9. A power outage risk prediction system based on micro-meteorological evolution trajectory, characterized in that, The system includes: The data acquisition unit is used to acquire micro-meteorological monitoring data, micro-topographic data, and equipment characteristic data of the transmission line along the line, and to divide the micro-topographic data into multiple micro-topographic units along the line. The spatiotemporal alignment unit is used to perform spatiotemporal alignment of the micro-meteorological monitoring data and the micro-topographic data by combining the time synchronization signal, so as to construct a multi-dimensional basic dataset; The trajectory reconstruction unit is used to reconstruct the spatiotemporal evolution trajectory of micro-meteorological factors continuously distributed along the transmission line based on the multidimensional basic dataset; the micro-meteorological factors include at least one of the following: wind speed, wind direction, temperature, humidity, air pressure, and rainfall.
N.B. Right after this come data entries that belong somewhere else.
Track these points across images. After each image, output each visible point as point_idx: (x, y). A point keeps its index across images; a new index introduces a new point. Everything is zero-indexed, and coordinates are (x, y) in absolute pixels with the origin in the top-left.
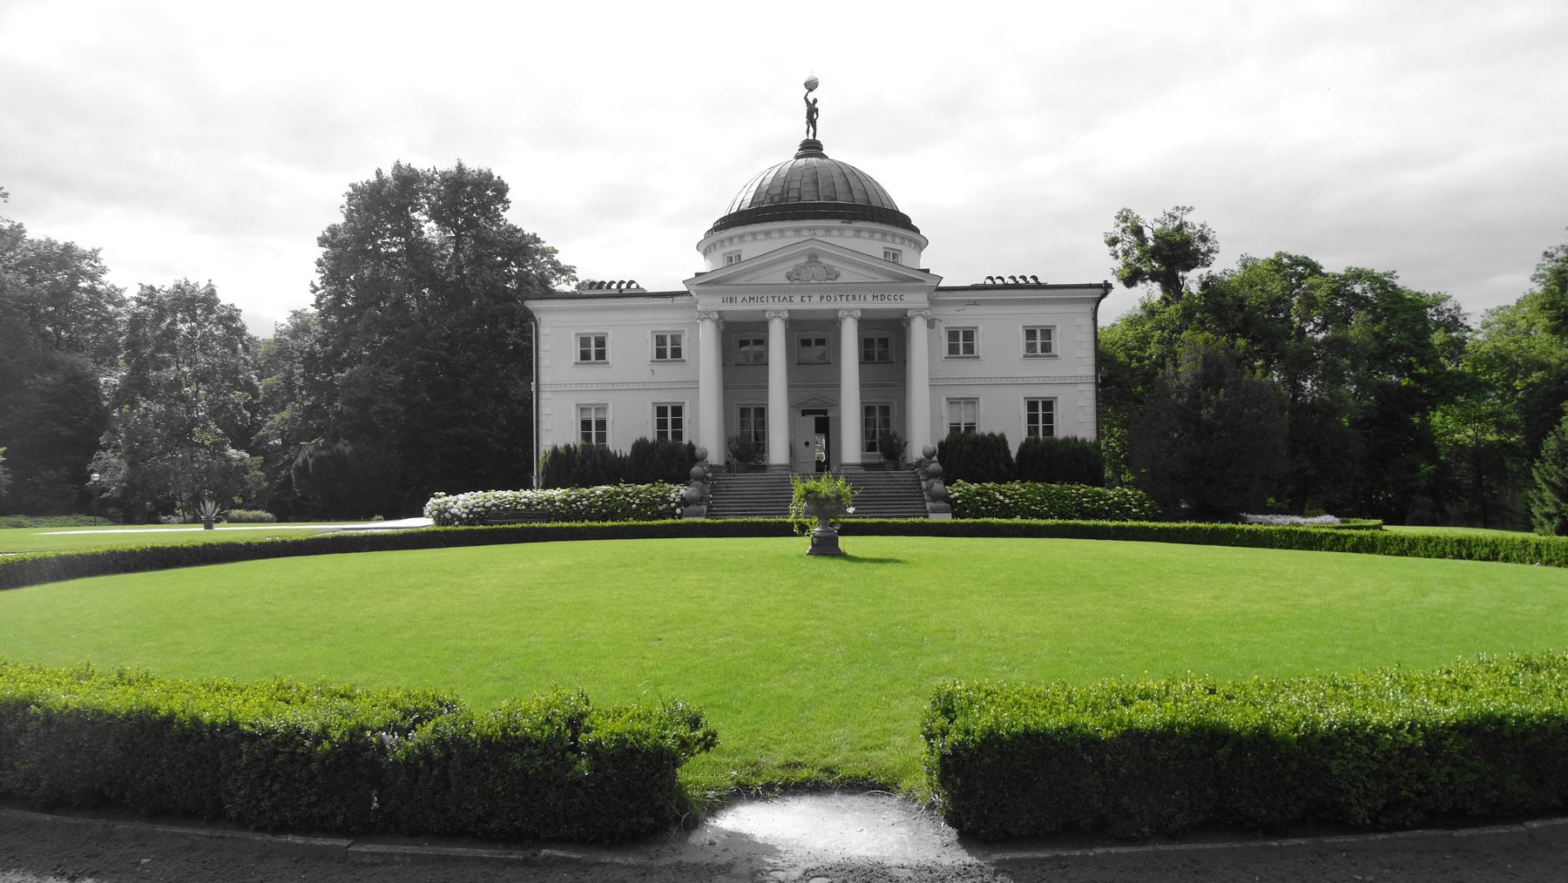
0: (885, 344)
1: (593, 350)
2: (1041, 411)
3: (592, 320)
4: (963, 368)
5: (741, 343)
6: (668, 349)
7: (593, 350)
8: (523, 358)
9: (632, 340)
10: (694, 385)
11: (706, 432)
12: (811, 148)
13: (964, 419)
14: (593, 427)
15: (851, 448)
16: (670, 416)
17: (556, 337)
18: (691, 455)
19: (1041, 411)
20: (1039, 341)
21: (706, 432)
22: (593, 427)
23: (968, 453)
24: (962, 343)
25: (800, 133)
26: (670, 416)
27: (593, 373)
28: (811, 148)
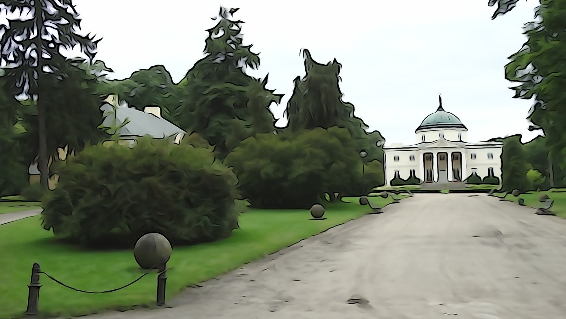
0: (457, 157)
1: (396, 159)
2: (491, 171)
3: (396, 154)
4: (474, 161)
5: (428, 157)
6: (412, 158)
7: (396, 159)
8: (382, 160)
9: (404, 156)
10: (418, 166)
11: (420, 175)
12: (440, 108)
13: (474, 171)
14: (397, 175)
15: (451, 178)
16: (412, 173)
17: (389, 157)
18: (419, 180)
19: (491, 171)
20: (491, 156)
21: (420, 175)
22: (397, 175)
23: (474, 179)
24: (473, 156)
25: (439, 106)
26: (412, 173)
27: (397, 163)
28: (440, 108)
The modal analysis unit is used to extract the micro-meteorological modal components in the spatiotemporal evolution trajectory and perform matching analysis between the micro-meteorological modal components and the equipment characteristic data to calculate the coupling factor between the micro-meteorological factor and the equipment of the transmission line; wherein, the micro-meteorological modal components characterize the oscillation components of the micro-meteorological factor along the spatiotemporal evolution trajectory at different time scales; A risk accumulation unit is used to determine the instantaneous hazard intensity of the micro-meteorological factors in the spatiotemporal evolution trajectory on each of the micro-topographic units, and to perform a nonlinear accumulation operation based on a historical time window on the instantaneous hazard intensity using a fractional integral operator to generate a comprehensive risk index for each of the micro-topographic units that has a historical memory effect. The early warning output unit is used to determine the power outage risk level of the transmission line based on the comprehensive risk index of each micro-terrain unit and the coupling factor, and to generate early warning information that includes the physical causes of the risk.